No ordinary artist. No ordinary covers album. From the day he conceived the project to the moment he counted off the first song in the studio, Walter Trout had a bolder plan for ‘Survivor Blues’.
“I’m riding in my car sometimes,” says the US blues titan. “I’ve got a blues station on – and here’s another band doing ‘Got My Mojo Workin’. And there’s a little voice in me that says, ‘Does the world need another version of that song?’
So I came up with an idea. I didn’t want to do ‘Stormy Monday’ or ‘Messin’ With The Kid’. I didn’t want to do the blues greatest hits. I wanted to do old, obscure songs that have hardly been covered. And that’s how Survivor Blues started…”
Trout made it his mission to harness the power and spirit of the originals while stamping his inimitable musical personality onto each new take. “My idea was to do these songs like me, to arrange them for my band and style,” he explains, “not to just copy the originals note-for-note.”
It takes a stellar lineup of musicians to reinterpret the greatest sunken treasures in the blues genre. But last September, as recording began at the Los Angeles studio of iconic Doors guitarist Robby Krieger, Trout and long-standing producer Eric Corne shared their vision with the only band who could measure up.
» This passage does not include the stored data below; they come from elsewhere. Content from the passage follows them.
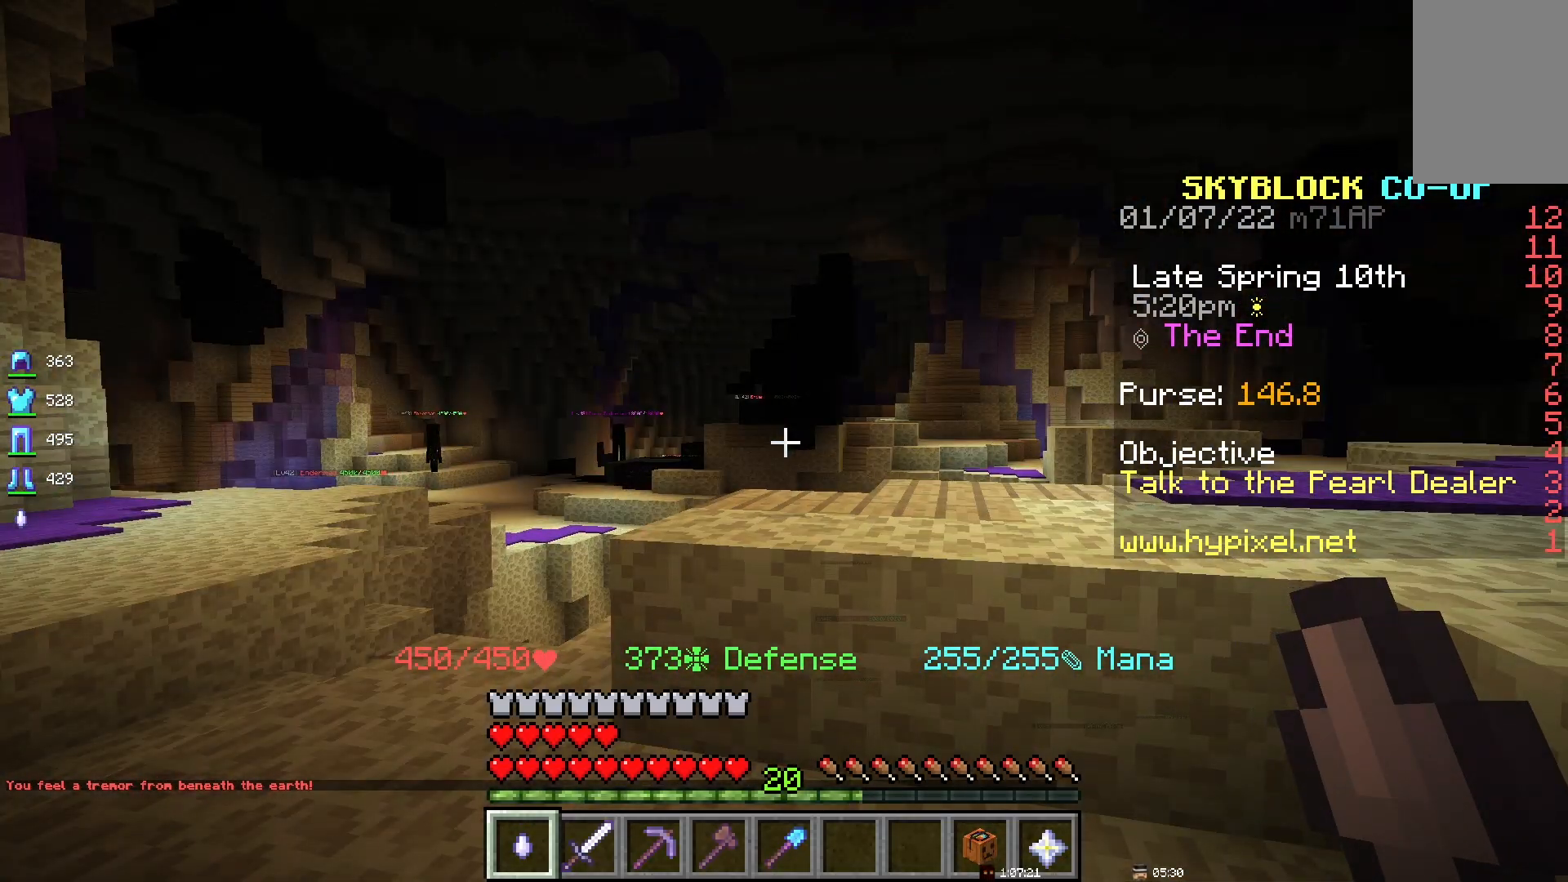
{"keys": [], "mouse": [], "events": []}
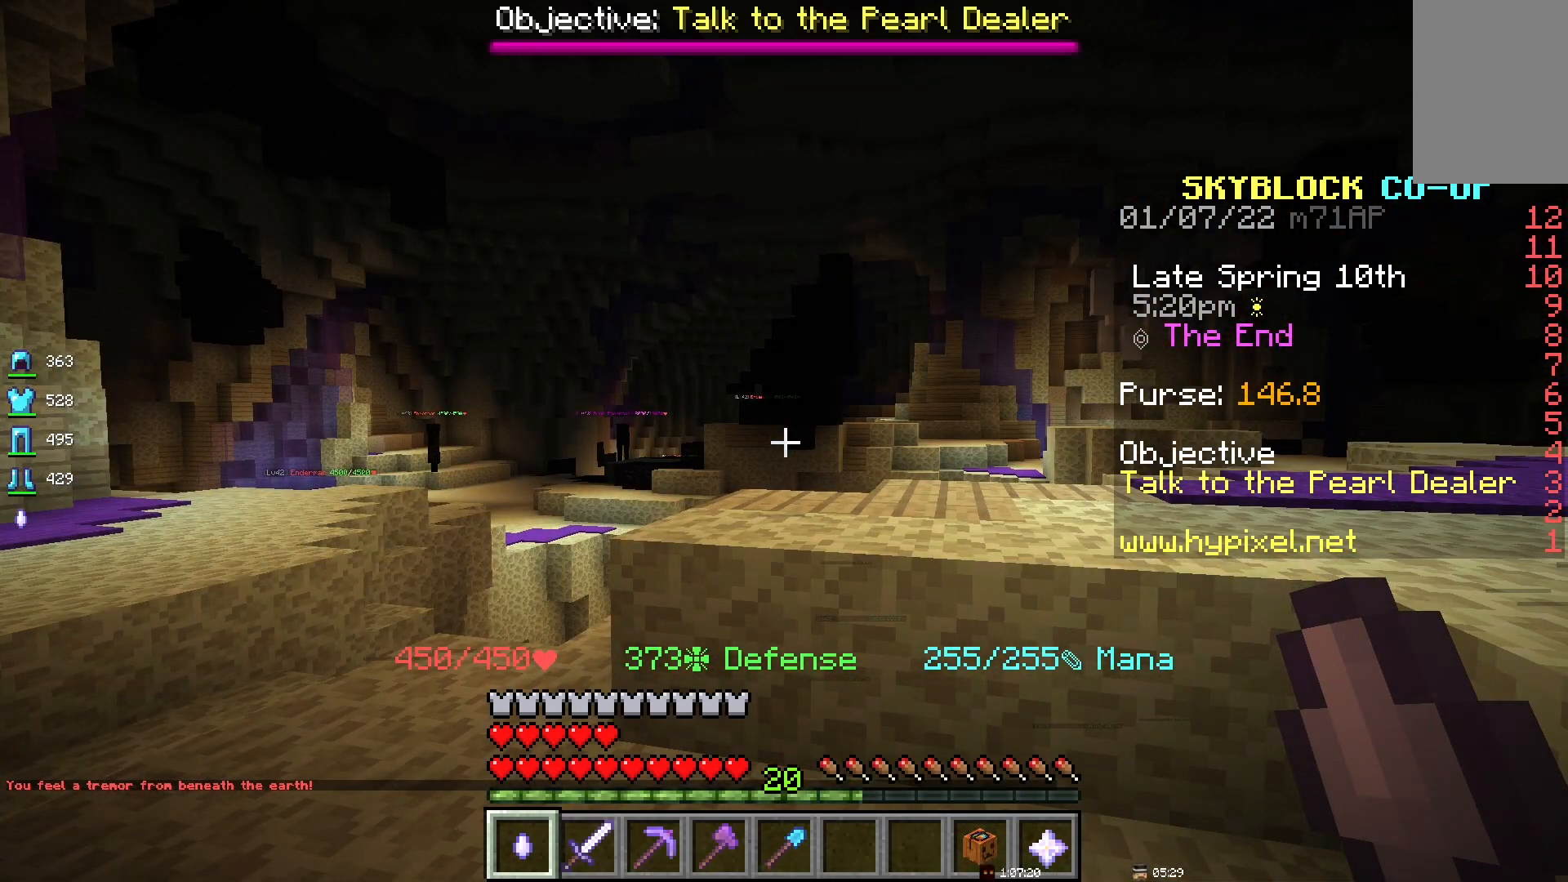
{"keys": ["d", "space"], "mouse": [], "events": [[133, "d", "down"], [483, "space", "down"]]}
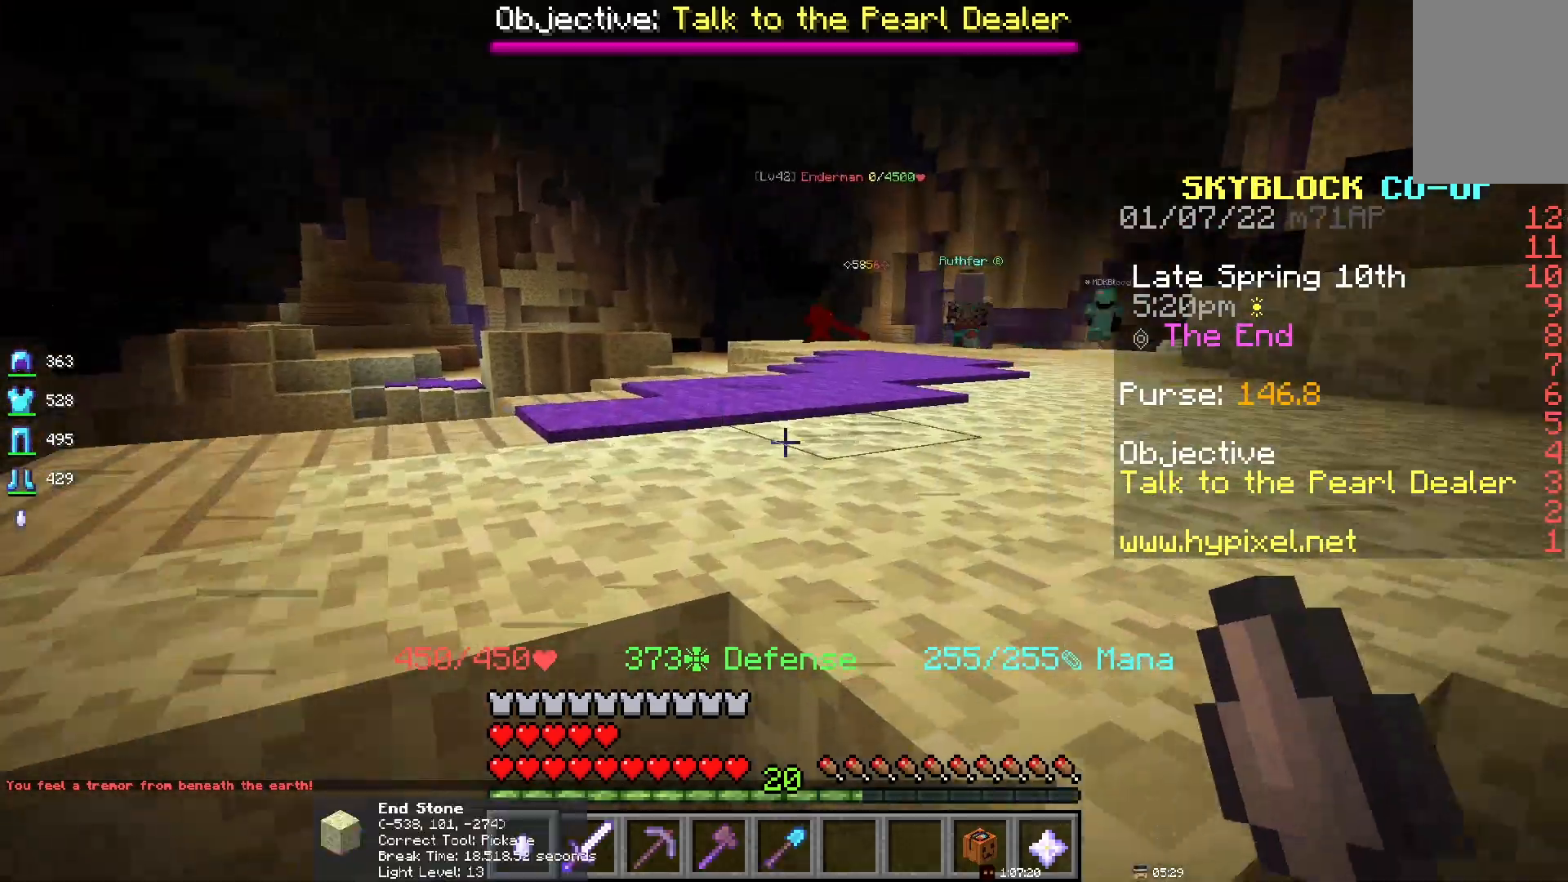
{"keys": [], "mouse": [], "events": [[250, "space", "up"], [467, "d", "up"]]}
The thunder and finesse of drummer Michael Leasure. The muscular groove of bassist Johnny Griparic. The spell-casting fingers of keyboards session god and regular Trout conspirator, Skip Edwards. “I’d play them the original,” remembers Trout, “and then I’d say, ‘Here’s how the song goes, what have you got?’ I’d give these guys a lot of freedom.
The record was mostly done live, with us set up in a circle, just to get the feel of us going there together. And you can feel it, y’know?”
All they needed was a title. And as Trout surveyed his bloodied-but-unbowed cohorts – and reflected on a collection of blues songs whose raw power remained undimmed – he knew the suggestion of his wife and manager, Marie, couldn’t be topped.
“We started thinking about these enduring songs and the guys playing on the album,” he reflects. “Mike is in recovery. Johnny almost didn’t make it. Skip has had a triple bypass. And I almost didn’t make it after my liver disease in 2014.
So Marie said to me, ‘You’re a group of survivors. You’ve all been through hell and you’ve come back.
These songs are survivors. This album needs to be called Survivor Blues’. I just looked at her and said: ‘You got it’.”